PROVIDED DATA:
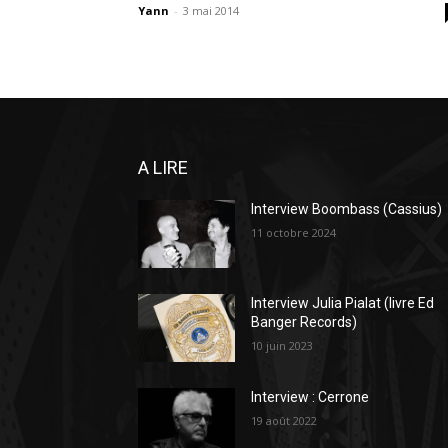
Yann
-
3 mai 2014
A LIRE
Interview Boombass (Cassius)
11 octobre 2024
Interview Julia Pialat (livre Ed
Banger Records)
10 juin 2023
Interview : Cerrone
19 août 2022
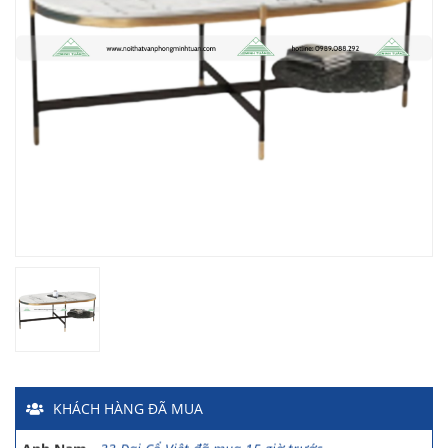
Chị Hiền
-
Ngõ 88 Phố Ngọc Hà đã mua 7 giờ trước
Chị Hồng Anh
-
46 Tăng Bạt Hổ đã mua 2 giờ trước
Anh Quang
-
51 Ngô Quyền đã mua 4 giờ trước
Chị Nghi
-
47 Mai Hắc Đế đã mua 5 giờ trước
Anh Thảo
-
Yên Viên - Đông Anh đã mua 2 ngày trước
Chị Ánh
-
Số 9 Ngô Quyền đã mua 4 ngày trước
Chị Mai
-
Khu biệt thự Vincom Đường Hoa Lan đã mua 2 giờ
trước
KHÁCH HÀNG
ĐÃ MUA
Anh Sơn
-
15 An Dương đã mua 1 ngày trước
Anh Nam
-
33 Đại Cổ Việt đã mua 15 giờ trước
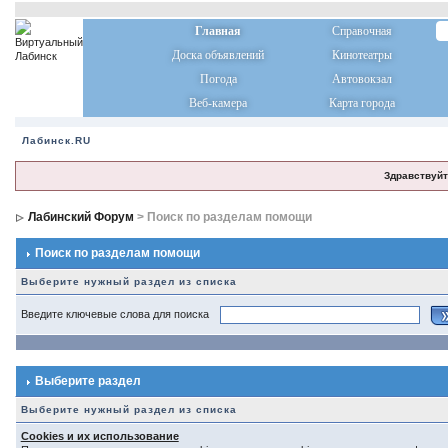
Главная
Справочная
Доска объявлений
Кинотеатры
Погода
Автовокзал
Веб-камера
Карта города
Лабинск.RU
Здравствуйт
Лабинский Форум
> Поиск по разделам помощи
Поиск по разделам помощи
Выберите нужный раздел из списка
Введите ключевые слова для поиска
Выберите раздел
Выберите нужный раздел из списка
Cookies и их использование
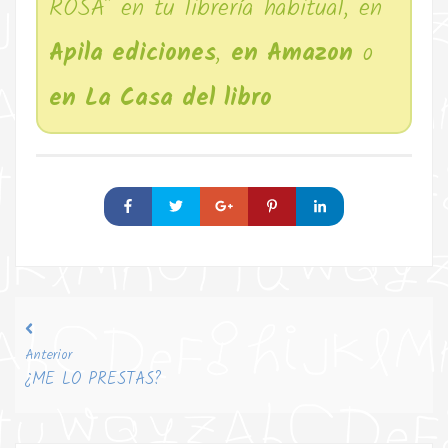
ROSA" en tu librería habitual, en
Apila ediciones
,
en Amazon
o
en La Casa del libro
Anterior
¿ME LO PRESTAS?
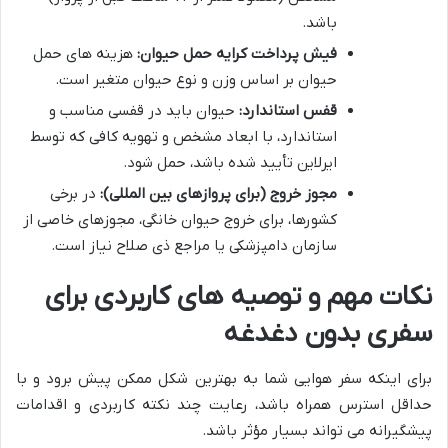
باشد.
فیش پرداخت کرایه حمل حیوان:
هزینه های حمل
حیوان بر اساس وزن و نوع حیوان متغیر است.
قفس استاندارد:
حیوان باید در قفسی مناسب و
استاندارد، با ابعاد مشخص و تهویه کافی که توسط
ایرلاین تأیید شده باشد، حمل شود.
مجوز خروج (برای پروازهای بین المللی):
در برخی
کشورها، برای خروج حیوان خانگی، مجوزهای خاصی از
سازمان دامپزشکی یا مراجع ذی صلاح نیاز است.
نکات مهم و توصیه های کاربردی برای
سفری بدون دغدغه
برای اینکه سفر هوایی شما به بهترین شکل ممکن پیش برود و با
حداقل استرس همراه باشد، رعایت چند نکته کاربردی و اقدامات
پیشگیرانه می تواند بسیار مؤثر باشد.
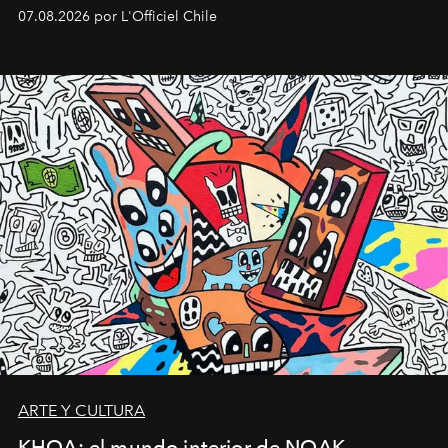
deportiva hasta una mirada moderna inspirada en el
07.08.2026 por L'Officiel Chile
diseño y el universo outdoor.
ARTE Y CULTURA
KHOA: el mundo interior de NOAK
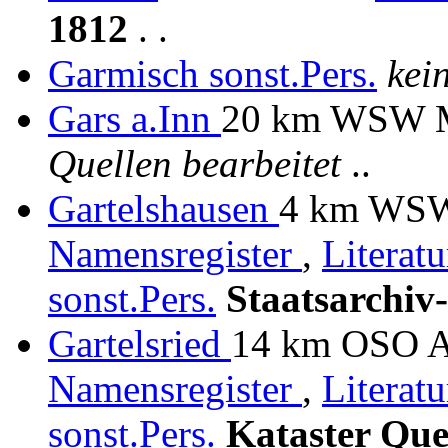
1812
. .
Garmisch
sonst.Pers.
kei
Gars a.Inn
20 km WSW M
Quellen bearbeitet
..
Gartelshausen
4 km WSW 
Namensregister
,
Literat
sonst.Pers.
Staatsarchiv
Gartelsried
14 km OSO Ai
Namensregister
,
Literat
sonst.Pers.
Kataster Que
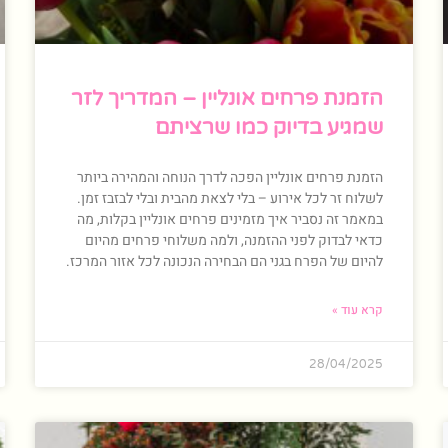
הזמנת פרחים אונליין – המדריך לזר
שמגיע בדיוק כמו שרציתם
הזמנת פרחים אונליין הפכה לדרך הנוחה והמהירה ביותר
לשלוח זר לכל אירוע – בלי לצאת מהבית ובלי לבזבז זמן.
במאמר זה נסביר איך מזמינים פרחים אונליין בקלות, מה
כדאי לבדוק לפני ההזמנה, ולמה משלוחי פרחים מהיום
להיום של הפרח בגני הם הבחירה הנכונה לכל אזור המרכז.
קרא עוד »
28/04/2025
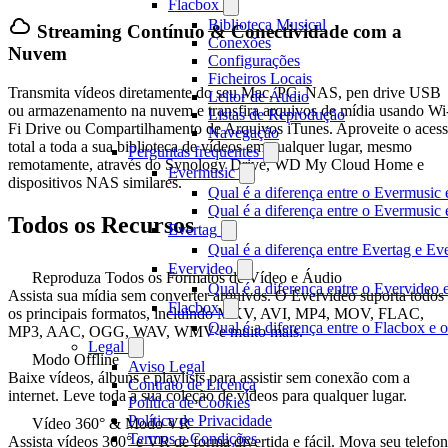
Flacbox
Biblioteca Musical
Streaming Contínuo & Conectividade com a
Conexões
Nuvem
Configurações
Ficheiros Locais
Transmita vídeos diretamente do seu Mac, PC, NAS, pen drive USB
Leitor de Áudio
ou armazenamento na nuvem e transfira arquivos de mídia usando Wi
Listas de Reprodução
Fi Drive ou Compartilhamento de Arquivos iTunes. Aproveite o aces
Navegação
total a toda a sua biblioteca de vídeos em qualquer lugar, mesmo
Perguntas frequentes
remotamente, através do Synology Drive, WD My Cloud Home e
Evermusic
dispositivos NAS similares.
Qual é a diferença entre o Evermusic 
Qual é a diferença entre o Evermusi
Todos os Recursos
Evertag
Qual é a diferença entre Evertag e E
Evervideo
Reproduza Todos os Formatos de Vídeo e Áudio
Qual é a diferença entre o Evervideo
Assista sua mídia sem converter arquivos. O Evervideo suporta todos
Flacbox
os principais formatos, incluindo MKV, AVI, MP4, MOV, FLAC,
Qual é a diferença entre o Flacbox e
MP3, AAC, OGG, WAV, WMV e muito mais.
Legal
Modo Offline
Aviso Legal
Baixe vídeos, álbuns e playlists para assistir sem conexão com a
Contrato de Licença
internet. Leve toda a sua coleção de vídeos para qualquer lugar.
Política de Cookies
Política de Privacidade
Vídeo 360° & Modo VR
Termos e Condições
Assista vídeos 360° e VR de forma divertida e fácil. Mova seu telefo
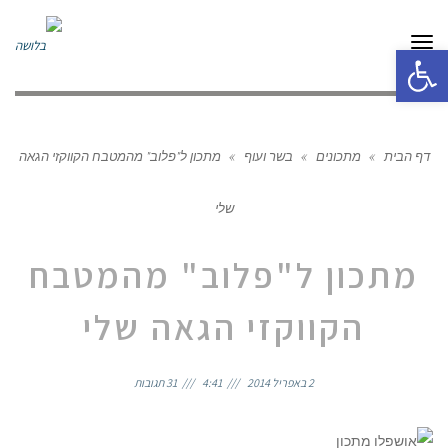
תפריט
פתח סרגל נגישות
דף הבית
»
מתכונים
»
בשר ועוף
»
מתכון ל"פלוב" מהמטבח הקווקזי הגאה
שלי
מתכון ל"פלוב" מהמטבח
הקווקזי הגאה שלי
2 באפריל 2014
4:41
31 תגובות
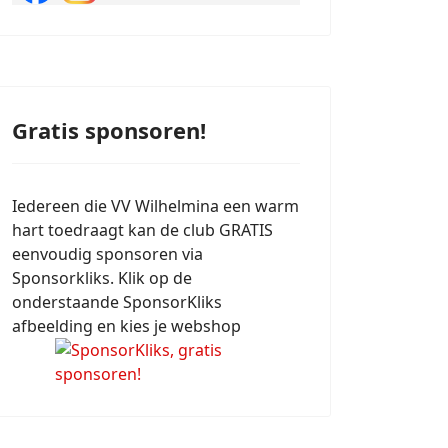
Gratis sponsoren!
Iedereen die VV Wilhelmina een warm
hart toedraagt kan de club GRATIS
eenvoudig sponsoren via
Sponsorkliks. Klik op de
onderstaande SponsorKliks
afbeelding en kies je webshop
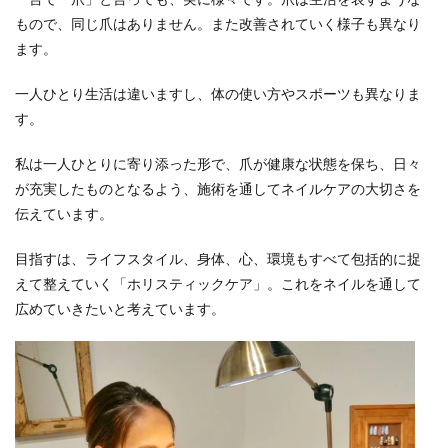
もので、同じ爪はありません。また改善されていく様子も異なり
ます。
一人ひとり生活は違いますし、体の使い方やスポーツも異なりま
す。
私は一人ひとりに寄り添った形で、爪が健康な状態を保ち、日々
が充実したものとなるよう、施術を通してネイルケアの大切さを
伝えています。
目指すは、ライフスタイル、身体、心、環境もすべて包括的に捉
えて整えていく「ホリスティックケア」。これをネイルを通して
広めていきたいと考えています。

TASK:
Count up the lines in the records where the string "mídia" appears. Your reply is that number alone.

WRITTEN ANSWER:
2